BEGIN Document section

The proposed location for the mast is at the Eir exchange at Cliff Estate in Baltimore, a residential area that is high on the skyline in Baltimore.

The Council is due to make its decision on the planning application on September 11th. 

In the meantime, lots of strongly-worded submissions were lodged with the local authority, including one by resident Helen Collins.

She pointed out that the Council’s own planning recommendations say telecommunications masts should not be located in residential areas.

‘Telecommunications masts are not supposed to be located within 100 metres of residences,’ she said, ‘but there are 73 houses, three bars and restaurants, one inhabited castle, one heritage church, and one hotel, all within 100m of the proposed mast.’

Some of the objectors say the mast will be unsightly and will be visible from all points in the village, as well as to those approaching the village from the harbour.

END Document section
BEGIN Data shown

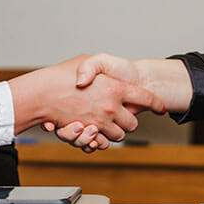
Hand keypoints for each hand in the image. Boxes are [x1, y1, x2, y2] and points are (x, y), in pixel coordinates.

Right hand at [10, 55, 164, 144]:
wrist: (42, 92)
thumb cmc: (63, 74)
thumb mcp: (88, 59)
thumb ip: (100, 66)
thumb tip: (110, 80)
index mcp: (116, 87)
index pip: (146, 98)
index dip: (156, 103)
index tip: (161, 108)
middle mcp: (111, 107)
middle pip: (133, 123)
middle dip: (129, 121)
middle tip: (122, 114)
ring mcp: (100, 121)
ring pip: (118, 135)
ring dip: (114, 131)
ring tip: (107, 122)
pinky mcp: (88, 133)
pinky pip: (101, 144)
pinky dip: (99, 141)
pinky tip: (95, 132)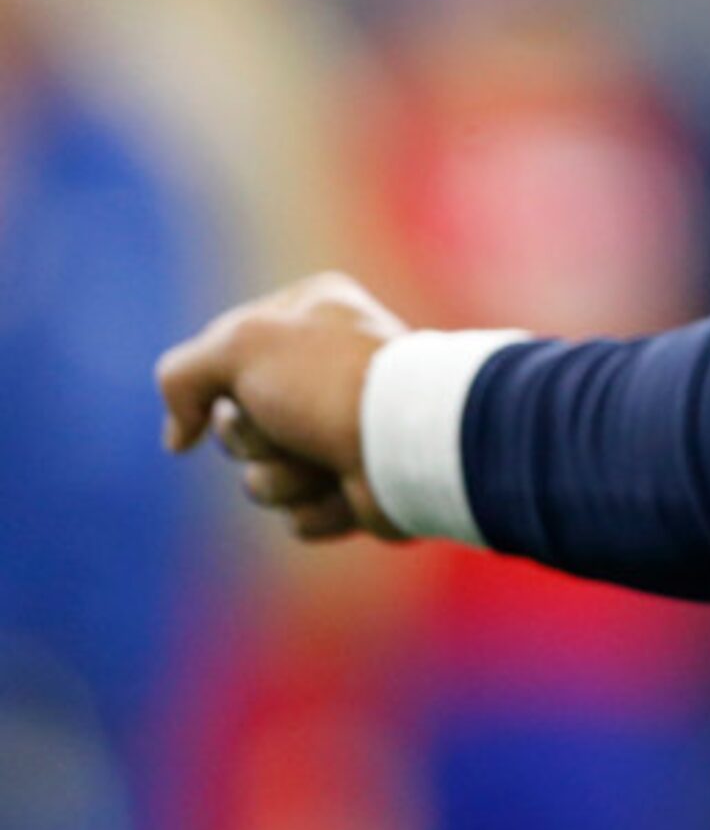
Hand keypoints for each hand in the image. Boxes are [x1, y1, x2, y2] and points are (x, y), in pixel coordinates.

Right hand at [155, 271, 411, 540]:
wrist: (411, 445)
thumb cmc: (331, 383)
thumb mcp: (241, 346)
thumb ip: (183, 376)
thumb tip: (179, 439)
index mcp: (309, 315)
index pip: (221, 356)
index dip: (218, 383)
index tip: (237, 391)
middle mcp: (326, 369)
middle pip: (234, 425)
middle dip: (251, 437)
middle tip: (289, 424)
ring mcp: (344, 431)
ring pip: (263, 476)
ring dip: (286, 476)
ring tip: (329, 458)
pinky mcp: (357, 485)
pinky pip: (302, 514)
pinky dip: (320, 506)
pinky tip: (352, 487)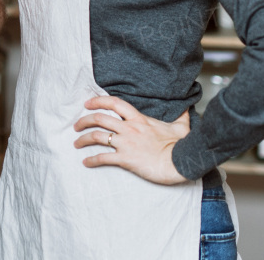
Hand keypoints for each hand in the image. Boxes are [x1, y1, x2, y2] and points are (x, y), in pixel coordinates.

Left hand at [72, 95, 189, 185]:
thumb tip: (187, 108)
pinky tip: (86, 162)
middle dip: (84, 120)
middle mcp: (129, 128)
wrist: (180, 162)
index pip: (114, 103)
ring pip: (96, 136)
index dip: (98, 101)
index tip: (87, 103)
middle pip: (99, 118)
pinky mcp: (124, 159)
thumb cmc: (180, 146)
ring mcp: (125, 143)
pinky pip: (102, 158)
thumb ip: (181, 116)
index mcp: (139, 119)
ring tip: (76, 143)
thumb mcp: (181, 127)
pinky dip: (91, 160)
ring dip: (83, 139)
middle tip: (76, 125)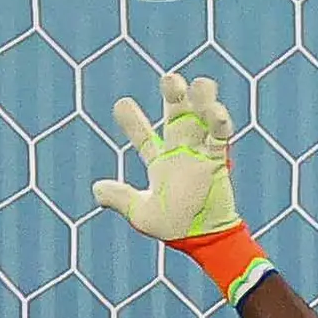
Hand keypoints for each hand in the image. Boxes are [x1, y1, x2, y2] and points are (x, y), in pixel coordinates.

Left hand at [91, 73, 244, 244]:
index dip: (132, 121)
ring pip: (202, 117)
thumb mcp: (141, 213)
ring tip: (199, 83)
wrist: (202, 239)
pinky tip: (215, 110)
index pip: (143, 136)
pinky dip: (220, 121)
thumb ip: (120, 198)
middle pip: (177, 114)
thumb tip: (96, 189)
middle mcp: (181, 150)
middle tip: (169, 79)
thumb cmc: (174, 227)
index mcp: (160, 161)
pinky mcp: (217, 159)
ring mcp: (200, 152)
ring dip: (202, 99)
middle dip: (174, 94)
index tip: (120, 104)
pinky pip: (221, 135)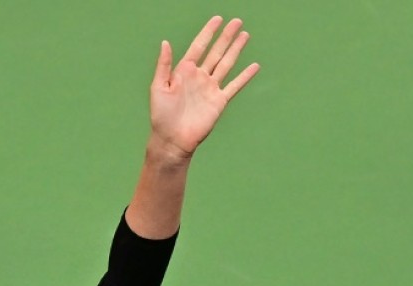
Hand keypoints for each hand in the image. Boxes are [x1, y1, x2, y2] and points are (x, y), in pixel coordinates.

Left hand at [149, 16, 259, 158]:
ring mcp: (210, 88)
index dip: (208, 32)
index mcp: (183, 71)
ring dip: (236, 50)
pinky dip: (244, 77)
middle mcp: (199, 77)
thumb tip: (165, 42)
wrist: (172, 139)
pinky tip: (254, 66)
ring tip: (245, 35)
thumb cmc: (161, 115)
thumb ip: (163, 65)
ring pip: (226, 64)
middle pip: (216, 51)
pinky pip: (234, 86)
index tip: (218, 19)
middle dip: (226, 36)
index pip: (199, 46)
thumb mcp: (158, 87)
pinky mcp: (219, 101)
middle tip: (237, 21)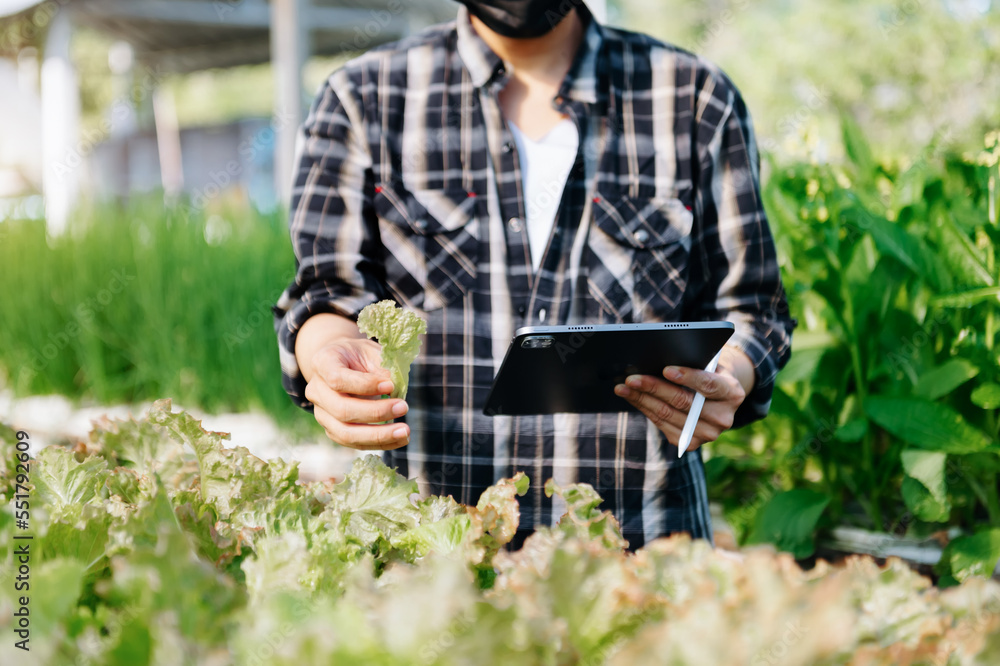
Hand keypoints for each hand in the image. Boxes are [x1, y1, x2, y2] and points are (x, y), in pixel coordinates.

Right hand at [304, 338, 410, 450]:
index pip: (337, 379)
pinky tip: (399, 439)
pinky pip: (354, 443)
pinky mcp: (332, 430)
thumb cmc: (360, 356)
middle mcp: (316, 390)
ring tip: (404, 431)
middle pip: (341, 410)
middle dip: (375, 413)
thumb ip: (382, 367)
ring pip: (345, 433)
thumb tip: (395, 389)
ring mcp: (321, 413)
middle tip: (404, 408)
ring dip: (378, 435)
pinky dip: (379, 443)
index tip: (391, 386)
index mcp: (323, 363)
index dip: (364, 385)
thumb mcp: (372, 351)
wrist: (344, 364)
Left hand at [613, 363, 746, 451]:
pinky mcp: (689, 443)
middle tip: (632, 378)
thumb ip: (693, 361)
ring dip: (642, 399)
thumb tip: (658, 358)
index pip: (709, 385)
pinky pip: (661, 424)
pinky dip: (644, 408)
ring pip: (668, 414)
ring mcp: (707, 434)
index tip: (665, 369)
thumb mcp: (708, 363)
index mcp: (733, 394)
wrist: (716, 397)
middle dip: (654, 388)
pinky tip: (632, 397)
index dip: (687, 377)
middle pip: (683, 402)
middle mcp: (723, 418)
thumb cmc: (708, 371)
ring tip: (623, 387)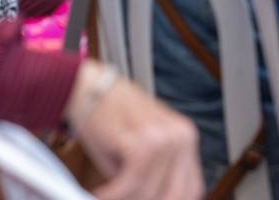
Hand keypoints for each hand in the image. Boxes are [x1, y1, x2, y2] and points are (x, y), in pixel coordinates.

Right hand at [67, 62, 202, 199]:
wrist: (87, 89)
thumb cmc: (110, 116)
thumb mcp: (141, 145)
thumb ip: (155, 174)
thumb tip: (152, 198)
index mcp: (185, 137)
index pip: (191, 188)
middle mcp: (179, 137)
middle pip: (174, 195)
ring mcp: (162, 139)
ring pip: (149, 193)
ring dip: (125, 198)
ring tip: (107, 195)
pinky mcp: (141, 143)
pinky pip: (131, 185)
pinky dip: (114, 194)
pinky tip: (103, 193)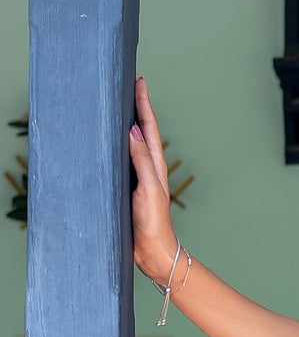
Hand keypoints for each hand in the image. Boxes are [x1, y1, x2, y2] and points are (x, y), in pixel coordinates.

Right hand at [128, 77, 178, 283]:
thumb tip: (133, 131)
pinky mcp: (125, 188)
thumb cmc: (154, 224)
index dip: (143, 104)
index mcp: (155, 165)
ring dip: (124, 123)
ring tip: (115, 104)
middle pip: (139, 130)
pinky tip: (105, 141)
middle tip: (127, 83)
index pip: (148, 127)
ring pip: (128, 143)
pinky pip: (118, 160)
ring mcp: (136, 178)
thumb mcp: (149, 189)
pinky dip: (113, 146)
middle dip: (134, 107)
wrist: (153, 254)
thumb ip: (141, 160)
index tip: (139, 82)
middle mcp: (146, 168)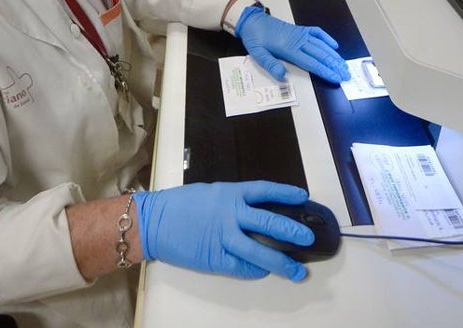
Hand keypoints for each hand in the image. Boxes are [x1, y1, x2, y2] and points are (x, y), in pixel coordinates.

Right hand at [134, 181, 312, 280]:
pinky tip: (264, 271)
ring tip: (298, 270)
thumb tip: (255, 211)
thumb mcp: (210, 192)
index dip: (285, 193)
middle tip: (308, 237)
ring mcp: (224, 238)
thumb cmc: (180, 205)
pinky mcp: (215, 258)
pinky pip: (242, 267)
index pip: (264, 190)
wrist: (154, 222)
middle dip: (292, 231)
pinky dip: (255, 270)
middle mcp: (231, 214)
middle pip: (269, 222)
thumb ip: (233, 200)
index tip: (303, 197)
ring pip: (260, 252)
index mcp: (230, 193)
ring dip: (282, 262)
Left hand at [236, 6, 348, 83]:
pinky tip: (334, 46)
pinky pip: (317, 32)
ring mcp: (300, 34)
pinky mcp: (300, 29)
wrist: (252, 20)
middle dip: (335, 65)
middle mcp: (298, 41)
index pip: (312, 63)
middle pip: (321, 55)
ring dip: (334, 55)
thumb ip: (270, 64)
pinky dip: (326, 38)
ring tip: (344, 65)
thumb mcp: (257, 53)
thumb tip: (283, 76)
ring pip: (322, 45)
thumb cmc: (255, 38)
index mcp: (289, 49)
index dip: (326, 71)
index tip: (337, 78)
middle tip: (347, 74)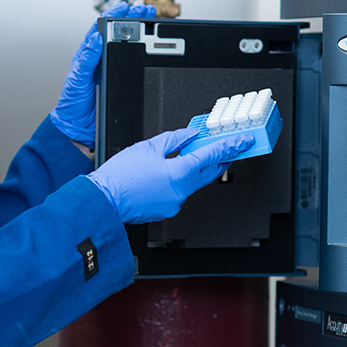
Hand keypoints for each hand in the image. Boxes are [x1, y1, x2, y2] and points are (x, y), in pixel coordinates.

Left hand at [50, 2, 154, 146]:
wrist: (79, 130)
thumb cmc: (73, 105)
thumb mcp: (77, 80)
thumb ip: (86, 60)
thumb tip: (94, 38)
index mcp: (89, 56)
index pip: (102, 29)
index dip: (115, 15)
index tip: (126, 6)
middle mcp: (102, 60)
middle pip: (120, 34)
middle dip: (134, 19)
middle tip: (146, 9)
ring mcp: (113, 70)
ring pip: (130, 47)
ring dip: (142, 33)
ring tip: (152, 21)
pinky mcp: (122, 82)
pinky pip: (135, 65)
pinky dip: (145, 55)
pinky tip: (155, 47)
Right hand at [86, 128, 254, 223]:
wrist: (104, 200)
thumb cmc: (119, 176)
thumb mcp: (148, 147)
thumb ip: (174, 139)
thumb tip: (190, 136)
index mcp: (179, 173)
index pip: (212, 156)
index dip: (230, 147)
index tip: (242, 142)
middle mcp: (180, 192)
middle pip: (208, 173)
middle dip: (220, 160)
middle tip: (230, 148)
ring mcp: (174, 203)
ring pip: (193, 183)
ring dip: (196, 169)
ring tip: (192, 155)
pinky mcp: (166, 209)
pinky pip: (179, 192)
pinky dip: (180, 180)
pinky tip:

END Data shown

→ **Tasks for this exercise**
**A)** According to the text on the proposed mast, when is the Council due to decide on the planning application?
**B)** Carry on the text about the proposed Baltimore mast from where it stops.

→ **Answer set**
**A)** September 11th.

**B)**
One resident claimed the mast would be visually obtrusive, and a blight on the skyline of the popular tourist village. 

They called for it to be installed in a more suitable location.

Residents say that Eircom, in its own application, has described as ‘very good, and good’ the existing mobile phone reception in Baltimore village.

Another local, Ruth Field, said the existing wooden mast seems to be serving its function.

‘It isn’t offensive, or in any way obtrusive,’ she said, ‘but the mast Eircom is planning is much bigger and not appropriate for a residential setting.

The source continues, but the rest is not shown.